■ Source data ■
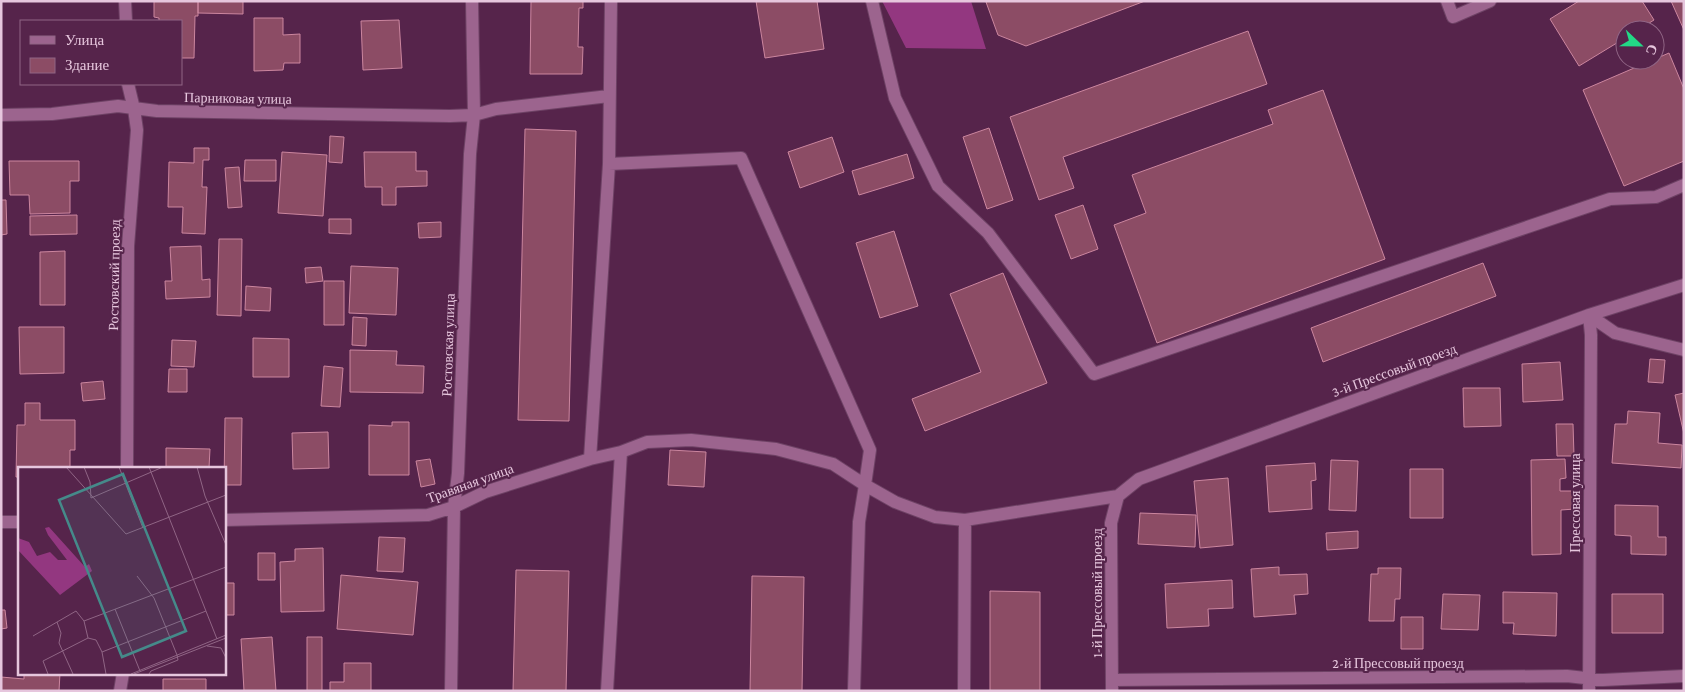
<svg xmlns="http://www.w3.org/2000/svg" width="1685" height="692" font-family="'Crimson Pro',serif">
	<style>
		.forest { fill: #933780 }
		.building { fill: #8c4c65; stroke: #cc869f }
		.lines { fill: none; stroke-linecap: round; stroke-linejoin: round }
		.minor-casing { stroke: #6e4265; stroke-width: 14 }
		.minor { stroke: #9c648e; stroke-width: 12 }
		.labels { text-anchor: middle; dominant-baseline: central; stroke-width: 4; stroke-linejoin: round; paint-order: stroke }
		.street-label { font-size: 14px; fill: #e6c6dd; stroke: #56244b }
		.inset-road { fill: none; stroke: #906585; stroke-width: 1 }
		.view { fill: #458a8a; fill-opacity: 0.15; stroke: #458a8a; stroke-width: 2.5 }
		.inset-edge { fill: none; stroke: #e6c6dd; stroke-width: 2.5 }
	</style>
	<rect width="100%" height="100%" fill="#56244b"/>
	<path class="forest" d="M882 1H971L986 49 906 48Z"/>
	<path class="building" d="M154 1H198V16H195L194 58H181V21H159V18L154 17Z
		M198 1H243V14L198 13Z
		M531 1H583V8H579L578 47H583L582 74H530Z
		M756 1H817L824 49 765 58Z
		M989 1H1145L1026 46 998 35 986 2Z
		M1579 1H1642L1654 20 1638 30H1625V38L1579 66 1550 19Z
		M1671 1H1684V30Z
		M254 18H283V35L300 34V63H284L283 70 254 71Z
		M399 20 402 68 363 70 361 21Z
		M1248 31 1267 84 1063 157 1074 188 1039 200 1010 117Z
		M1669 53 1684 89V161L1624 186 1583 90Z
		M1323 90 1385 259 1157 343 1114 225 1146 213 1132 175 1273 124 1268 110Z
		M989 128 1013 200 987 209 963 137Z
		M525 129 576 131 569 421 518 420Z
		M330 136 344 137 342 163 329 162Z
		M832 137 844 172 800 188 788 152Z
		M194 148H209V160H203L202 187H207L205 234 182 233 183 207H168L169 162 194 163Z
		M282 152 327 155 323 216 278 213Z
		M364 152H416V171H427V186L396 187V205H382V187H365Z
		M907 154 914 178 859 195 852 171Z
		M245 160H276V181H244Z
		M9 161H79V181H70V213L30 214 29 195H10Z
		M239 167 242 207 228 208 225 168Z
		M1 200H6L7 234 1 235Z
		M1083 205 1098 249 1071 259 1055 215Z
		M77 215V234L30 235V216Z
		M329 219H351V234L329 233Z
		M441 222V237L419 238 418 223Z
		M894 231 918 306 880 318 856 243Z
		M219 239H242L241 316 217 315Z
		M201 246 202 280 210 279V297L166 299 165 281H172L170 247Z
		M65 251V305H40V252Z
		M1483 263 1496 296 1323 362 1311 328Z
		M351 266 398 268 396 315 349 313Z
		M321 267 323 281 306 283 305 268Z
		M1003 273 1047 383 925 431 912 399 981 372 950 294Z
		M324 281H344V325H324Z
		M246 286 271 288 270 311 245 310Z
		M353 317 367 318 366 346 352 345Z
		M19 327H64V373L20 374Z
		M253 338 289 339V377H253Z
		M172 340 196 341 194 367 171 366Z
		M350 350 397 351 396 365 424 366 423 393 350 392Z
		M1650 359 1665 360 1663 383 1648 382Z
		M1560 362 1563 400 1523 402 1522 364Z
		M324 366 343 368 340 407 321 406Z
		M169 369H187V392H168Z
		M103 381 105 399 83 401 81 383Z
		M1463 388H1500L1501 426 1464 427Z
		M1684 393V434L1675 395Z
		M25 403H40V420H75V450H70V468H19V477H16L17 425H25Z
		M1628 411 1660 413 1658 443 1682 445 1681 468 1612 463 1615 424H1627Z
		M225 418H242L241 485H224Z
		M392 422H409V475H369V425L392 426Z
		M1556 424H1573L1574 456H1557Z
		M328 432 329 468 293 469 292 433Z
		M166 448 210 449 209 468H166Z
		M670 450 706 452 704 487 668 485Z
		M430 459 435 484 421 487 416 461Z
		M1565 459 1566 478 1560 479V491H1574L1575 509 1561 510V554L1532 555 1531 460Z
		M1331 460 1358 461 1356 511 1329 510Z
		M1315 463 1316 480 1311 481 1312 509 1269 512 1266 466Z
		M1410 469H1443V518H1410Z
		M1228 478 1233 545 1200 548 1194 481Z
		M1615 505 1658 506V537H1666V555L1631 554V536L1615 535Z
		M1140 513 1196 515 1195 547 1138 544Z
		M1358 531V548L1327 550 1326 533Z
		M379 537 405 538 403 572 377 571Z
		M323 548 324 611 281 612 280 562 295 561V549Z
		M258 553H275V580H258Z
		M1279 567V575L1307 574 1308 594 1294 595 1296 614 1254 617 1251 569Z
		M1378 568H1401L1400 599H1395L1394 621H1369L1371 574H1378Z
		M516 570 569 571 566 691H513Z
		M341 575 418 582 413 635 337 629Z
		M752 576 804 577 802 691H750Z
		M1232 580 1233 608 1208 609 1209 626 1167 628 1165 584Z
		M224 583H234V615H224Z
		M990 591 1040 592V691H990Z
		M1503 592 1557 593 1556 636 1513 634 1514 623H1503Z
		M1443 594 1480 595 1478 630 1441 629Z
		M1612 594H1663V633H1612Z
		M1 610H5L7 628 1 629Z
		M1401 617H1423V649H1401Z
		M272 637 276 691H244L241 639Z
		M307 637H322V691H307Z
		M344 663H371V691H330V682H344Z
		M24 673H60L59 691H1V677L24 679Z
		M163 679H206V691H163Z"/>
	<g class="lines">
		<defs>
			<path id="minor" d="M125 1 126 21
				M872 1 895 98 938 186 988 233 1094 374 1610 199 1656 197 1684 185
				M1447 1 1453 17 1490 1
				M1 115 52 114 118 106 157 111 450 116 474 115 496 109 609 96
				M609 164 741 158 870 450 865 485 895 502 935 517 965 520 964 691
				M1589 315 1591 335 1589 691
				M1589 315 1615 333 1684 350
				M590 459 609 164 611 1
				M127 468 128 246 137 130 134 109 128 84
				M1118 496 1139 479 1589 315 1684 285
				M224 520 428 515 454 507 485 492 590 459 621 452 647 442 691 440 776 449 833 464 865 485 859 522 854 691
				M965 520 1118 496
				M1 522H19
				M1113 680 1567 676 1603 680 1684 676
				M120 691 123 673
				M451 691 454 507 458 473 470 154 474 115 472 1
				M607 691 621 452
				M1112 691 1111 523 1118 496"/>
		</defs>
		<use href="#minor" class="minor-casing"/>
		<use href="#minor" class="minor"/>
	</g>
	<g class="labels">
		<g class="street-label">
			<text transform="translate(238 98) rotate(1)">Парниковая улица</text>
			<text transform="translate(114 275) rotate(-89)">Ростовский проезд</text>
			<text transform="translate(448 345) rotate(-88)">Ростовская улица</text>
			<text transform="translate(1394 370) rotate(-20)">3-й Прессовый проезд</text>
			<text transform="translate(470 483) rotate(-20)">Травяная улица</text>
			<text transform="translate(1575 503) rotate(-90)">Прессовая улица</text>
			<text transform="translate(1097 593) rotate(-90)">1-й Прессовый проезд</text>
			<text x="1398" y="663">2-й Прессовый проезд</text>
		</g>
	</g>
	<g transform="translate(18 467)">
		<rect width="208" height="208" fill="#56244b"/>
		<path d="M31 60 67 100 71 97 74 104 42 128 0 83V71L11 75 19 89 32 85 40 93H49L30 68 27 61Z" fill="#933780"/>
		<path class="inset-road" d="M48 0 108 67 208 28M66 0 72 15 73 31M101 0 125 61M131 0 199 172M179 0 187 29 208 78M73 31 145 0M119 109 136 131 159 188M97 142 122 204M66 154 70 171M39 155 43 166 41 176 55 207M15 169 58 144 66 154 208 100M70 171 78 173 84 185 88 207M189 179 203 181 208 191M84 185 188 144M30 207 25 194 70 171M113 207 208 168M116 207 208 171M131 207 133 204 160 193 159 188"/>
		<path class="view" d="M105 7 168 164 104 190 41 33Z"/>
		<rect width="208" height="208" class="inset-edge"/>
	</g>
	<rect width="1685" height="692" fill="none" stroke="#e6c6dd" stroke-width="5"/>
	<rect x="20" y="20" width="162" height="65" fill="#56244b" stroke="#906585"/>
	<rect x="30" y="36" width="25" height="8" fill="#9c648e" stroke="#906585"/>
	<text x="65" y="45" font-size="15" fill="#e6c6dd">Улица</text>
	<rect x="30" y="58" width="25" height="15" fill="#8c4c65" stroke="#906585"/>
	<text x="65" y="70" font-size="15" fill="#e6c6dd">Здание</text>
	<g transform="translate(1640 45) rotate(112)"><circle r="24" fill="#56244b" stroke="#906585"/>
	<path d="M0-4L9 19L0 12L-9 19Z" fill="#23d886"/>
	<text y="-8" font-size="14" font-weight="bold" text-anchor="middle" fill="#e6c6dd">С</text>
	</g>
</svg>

■ The problem ■
When a line in the data contains "lines", return it as written.

■ Result for this task ■
		.lines { fill: none; stroke-linecap: round; stroke-linejoin: round }
	<g class="lines">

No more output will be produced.